Fitzgerald put his hand on his short revolver and said, “Sit your ass back down.”
Roy did, but he was simmering, and DeMarco thought—actually, he hoped—that Roy would attack him.
“Where do you guys know Greg Canyon from?” Fitzgerald asked.
“Who?” they said in unison.
DeMarco looked over at the hefty barmaid standing behind the bar, listening to everything. “What’s your bartender’s name?” he asked Ray.
“Doreen. Why?”
DeMarco walked over to Doreen and said, “Were you here last night, Doreen?”
She scowled at him, making him think of a pit bull with freckles. “Yeah.”
“And were the McNultys here the whole time you were here?”
“They were wherever they said they were.”

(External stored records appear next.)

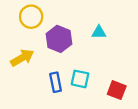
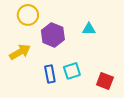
cyan square: (80, 79) -> (72, 71), turned -30

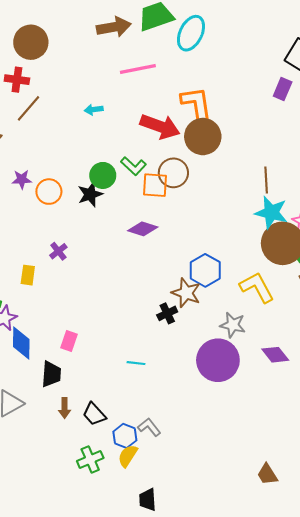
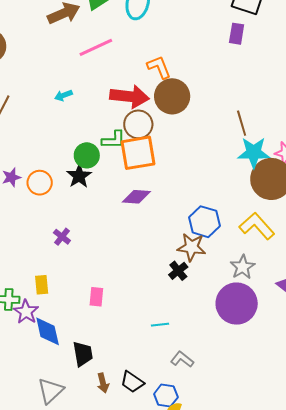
orange L-shape: (197, 104) -> (159, 67), size x0.7
green L-shape: (133, 166) -> (114, 140), turned -30
brown circle: (173, 173) -> (138, 124), moved
orange square: (155, 185) -> (138, 153), size x1.4
yellow rectangle: (28, 275) -> (42, 285), moved
gray star: (233, 325) -> (243, 267), turned -30
pink rectangle: (69, 341) -> (96, 297), moved
gray L-shape: (149, 427) -> (182, 359), moved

DeMarco knew he was wasting his time. With people like Doreen loyalty to your friends always came first, plus the McNultys, since they owned the bar, employed her. Nonetheless, he said, “I know what they said, but I want to hear what you have to say. So were they in the bar last night and how long were they here?”
Doreen just crossed her arms over her broad chest and stared at him.
“They made an old lady fall down some stairs,” DeMarco said. “They were trying to kill her.” Doreen didn’t even blink. “If she dies, Doreen, and you cover for them, you can be charged as an accessory.”
“If you’re not going to order a drink,” Doreen said, “move along.”